The Great Park has a third component that has contributed to a perfect storm: the struggling Foundation for the Great Park. Clarity of purpose and mission goes to the heart of this matter, Ellzey explains.
“We have an unfortunate hybrid organizational construct here,” he says. “They are in existence for raising funds for the support of a park on one extreme. On another extreme, you have an entity that owns Great Park — the City of Irvine. And in the middle is a hybrid, 501(c)(3) public-benefit corporation — the Orange County Great Park Corporation — which also has the ability with its 501(c)(3) status to raise money.
“That’s the organization I head up — a very strong $20-million-a-year organization with 46 employees,” Ellzey continues. “The ongoing concern has been in the business of programming and building of the park — but we also have the ability to raise funds.”
Ellzey says they are in the process of steering the Foundation for the Great Park toward the role of funding only programming for the park. That’s a move that will deliver more clarity to everyone’s efforts, he says. The Orange County Great Park Corporation would then be more easily able to pursue what it considers its main mission: building and maintaining the park. Ellzey considers achieving this definition of roles as critical to the overall goals of developing and operating the park.

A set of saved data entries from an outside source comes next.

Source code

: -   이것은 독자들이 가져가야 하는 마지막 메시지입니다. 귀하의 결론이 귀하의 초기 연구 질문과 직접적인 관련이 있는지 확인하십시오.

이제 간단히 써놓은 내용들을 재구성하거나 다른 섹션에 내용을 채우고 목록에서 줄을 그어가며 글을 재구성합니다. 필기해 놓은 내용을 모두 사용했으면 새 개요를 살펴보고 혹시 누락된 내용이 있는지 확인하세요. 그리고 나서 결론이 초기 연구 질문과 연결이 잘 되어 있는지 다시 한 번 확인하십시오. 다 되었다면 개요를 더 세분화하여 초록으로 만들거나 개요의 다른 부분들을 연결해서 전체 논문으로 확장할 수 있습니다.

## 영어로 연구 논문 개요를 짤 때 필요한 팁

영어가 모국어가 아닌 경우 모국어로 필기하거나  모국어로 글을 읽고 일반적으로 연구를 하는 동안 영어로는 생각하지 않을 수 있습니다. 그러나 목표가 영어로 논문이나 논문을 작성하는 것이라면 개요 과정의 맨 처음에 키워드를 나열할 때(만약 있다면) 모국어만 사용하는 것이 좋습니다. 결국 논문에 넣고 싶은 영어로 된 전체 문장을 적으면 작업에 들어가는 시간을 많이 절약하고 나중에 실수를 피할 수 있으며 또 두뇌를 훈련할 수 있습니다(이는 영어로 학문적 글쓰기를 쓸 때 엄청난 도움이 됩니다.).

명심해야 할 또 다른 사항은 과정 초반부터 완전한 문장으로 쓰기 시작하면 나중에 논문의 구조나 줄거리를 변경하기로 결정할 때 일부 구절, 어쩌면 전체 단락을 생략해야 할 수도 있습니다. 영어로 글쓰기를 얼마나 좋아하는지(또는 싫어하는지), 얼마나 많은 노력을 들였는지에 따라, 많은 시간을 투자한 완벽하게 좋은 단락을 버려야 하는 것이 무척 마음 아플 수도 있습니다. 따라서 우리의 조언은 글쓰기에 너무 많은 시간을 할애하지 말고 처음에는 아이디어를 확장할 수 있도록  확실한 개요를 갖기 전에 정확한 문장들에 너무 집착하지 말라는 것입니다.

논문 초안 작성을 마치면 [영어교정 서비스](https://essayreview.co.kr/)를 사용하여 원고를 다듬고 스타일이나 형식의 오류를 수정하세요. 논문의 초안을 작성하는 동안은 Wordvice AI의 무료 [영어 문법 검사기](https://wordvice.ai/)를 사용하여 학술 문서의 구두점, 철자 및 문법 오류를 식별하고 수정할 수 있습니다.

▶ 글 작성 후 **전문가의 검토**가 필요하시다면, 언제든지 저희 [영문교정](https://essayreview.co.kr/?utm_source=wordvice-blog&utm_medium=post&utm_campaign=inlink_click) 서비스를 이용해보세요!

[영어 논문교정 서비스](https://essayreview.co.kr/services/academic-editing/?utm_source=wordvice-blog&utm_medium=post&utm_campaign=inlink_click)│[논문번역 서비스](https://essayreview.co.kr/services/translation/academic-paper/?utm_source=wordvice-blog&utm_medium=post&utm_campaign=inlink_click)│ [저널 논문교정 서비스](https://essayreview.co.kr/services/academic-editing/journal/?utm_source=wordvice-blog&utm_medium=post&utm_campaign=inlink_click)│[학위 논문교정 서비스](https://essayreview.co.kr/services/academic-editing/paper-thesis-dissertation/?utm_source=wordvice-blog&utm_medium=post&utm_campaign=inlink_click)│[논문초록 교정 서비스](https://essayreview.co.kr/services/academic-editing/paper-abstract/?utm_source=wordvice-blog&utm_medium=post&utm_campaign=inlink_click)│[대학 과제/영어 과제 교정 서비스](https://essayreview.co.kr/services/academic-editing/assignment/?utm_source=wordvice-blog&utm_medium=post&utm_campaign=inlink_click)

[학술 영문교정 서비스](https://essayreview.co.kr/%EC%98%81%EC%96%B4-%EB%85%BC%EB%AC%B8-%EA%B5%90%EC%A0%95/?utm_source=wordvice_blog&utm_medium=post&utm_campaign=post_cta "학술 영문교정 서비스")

“I believe we are getting closer and closer to making that happen,” he says.
In the meantime, to make up for the loss in revenue from home sales and the loss of redevelopment funds, Ellzey wants to work with private partners to help fund key components of phase two of Great Park’s development.
“I’m in discussion with probably half a dozen private partners…to build some facility and operate it under a long-term lease,” he says. He cites a professional hockey team, the Anaheim Ducks, as a potential partner for building an ice rink. “We have similar things going on with baseball, soccer and equestrian interests,” he says.

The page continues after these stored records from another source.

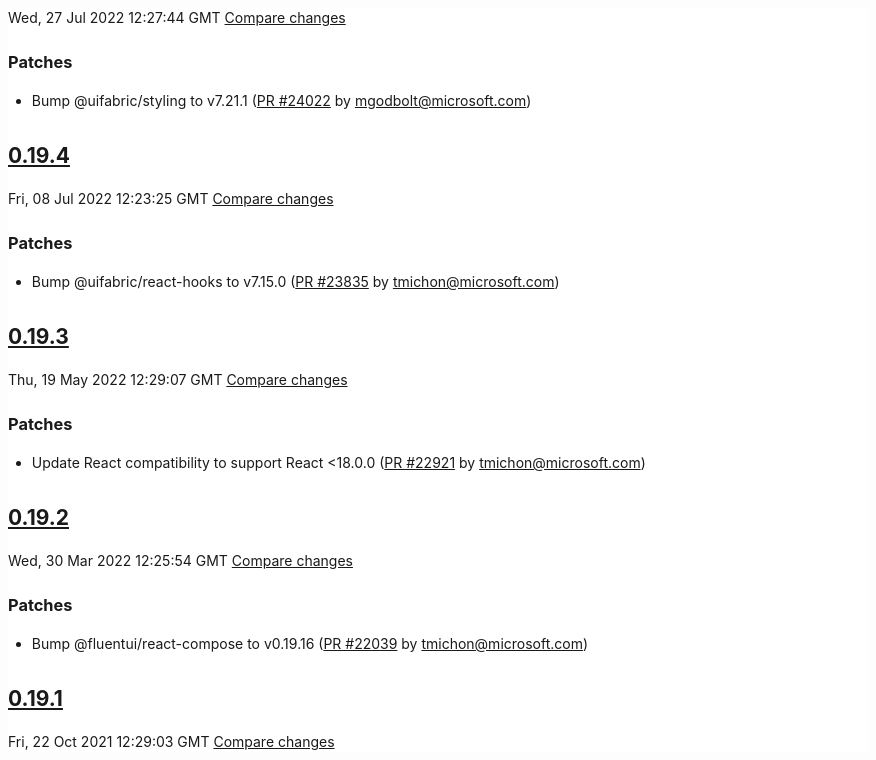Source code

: Wed, 27 Jul 2022 12:27:44 GMT 
[Compare changes](https://github.com/microsoft/fluentui/compare/@fluentui/react-theme-provider_v0.19.4..@fluentui/react-theme-provider_v0.19.5)

### Patches

- Bump @uifabric/styling to v7.21.1 ([PR #24022](https://github.com/microsoft/fluentui/pull/24022) by mgodbolt@microsoft.com)

## [0.19.4](https://github.com/microsoft/fluentui/tree/@fluentui/react-theme-provider_v0.19.4)

Fri, 08 Jul 2022 12:23:25 GMT 
[Compare changes](https://github.com/microsoft/fluentui/compare/@fluentui/react-theme-provider_v0.19.3..@fluentui/react-theme-provider_v0.19.4)

### Patches

- Bump @uifabric/react-hooks to v7.15.0 ([PR #23835](https://github.com/microsoft/fluentui/pull/23835) by tmichon@microsoft.com)

## [0.19.3](https://github.com/microsoft/fluentui/tree/@fluentui/react-theme-provider_v0.19.3)

Thu, 19 May 2022 12:29:07 GMT 
[Compare changes](https://github.com/microsoft/fluentui/compare/@fluentui/react-theme-provider_v0.19.2..@fluentui/react-theme-provider_v0.19.3)

### Patches

- Update React compatibility to support React <18.0.0 ([PR #22921](https://github.com/microsoft/fluentui/pull/22921) by tmichon@microsoft.com)

## [0.19.2](https://github.com/microsoft/fluentui/tree/@fluentui/react-theme-provider_v0.19.2)

Wed, 30 Mar 2022 12:25:54 GMT 
[Compare changes](https://github.com/microsoft/fluentui/compare/@fluentui/react-theme-provider_v0.19.1..@fluentui/react-theme-provider_v0.19.2)

### Patches

- Bump @fluentui/react-compose to v0.19.16 ([PR #22039](https://github.com/microsoft/fluentui/pull/22039) by tmichon@microsoft.com)

## [0.19.1](https://github.com/microsoft/fluentui/tree/@fluentui/react-theme-provider_v0.19.1)

Fri, 22 Oct 2021 12:29:03 GMT 
[Compare changes](https://github.com/microsoft/fluentui/compare/@fluentui/react-theme-provider_v0.19.0..@fluentui/react-theme-provider_v0.19.1)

So, what are their lessons learned?
“I think the main lesson is clarity,” Ellzey says. “What we have learned is that it’s taken some period of time for us to clear through the downturn in the real estate market and to react to the loss of redevelopment and to come up with a series of creative partnerships and mechanisms for getting back on board with measurable success. I think we’ve done that.”
A Partly Sunny Forecast for Miami
In Miami, Brenda McClymonds heads up the south Florida field office for the Trust for Public Land. She’s heard all the arguments on the upside and the downside to creating a conservancy to fund and run Museum Park. She ultimately sees the situation from a “glass half full” perspective.
“I see it as a window of opportunity to emphasize the importance of parks in Miami,” McClymonds says. “We really have an opportunity to focus on what a park can be.”
In the neighboring jurisdiction of Miami-Dade County, its parks director sees room for optimism for a conservancy for Museum Park. He’s particularly bullish on the philanthropic prospects for a conservancy-style organization for the park.
“When you have something as iconic as what is being developed in Museum Park, that changes the equation in a big way,” says Jack Kardys, director of the Miami-Dade Parks, Recreation and Open Spaces Department. “The whole area is poised in a way that is different from some of the other fundraising that has been done by the city parks department. This is big stuff.”
Kardys considers development of Museum Park important because of its interlocking role in the overall development of open space in the city-county area. In particular, the future of Museum Park is tied into the execution of the city’s Miami 21 master plan, in which the county participates.
“When you look on a map and you see the greenway system as it is set up, it’s almost like spokes in a wheel coming out of the downtown — Museum Park, Bayfront Park, the downtown corridor, and then it moves up the Miami River and north and south,” Kardys says. “So, we’ll be very, very happy to see that conservancy concept take off and for the fundraising to begin.”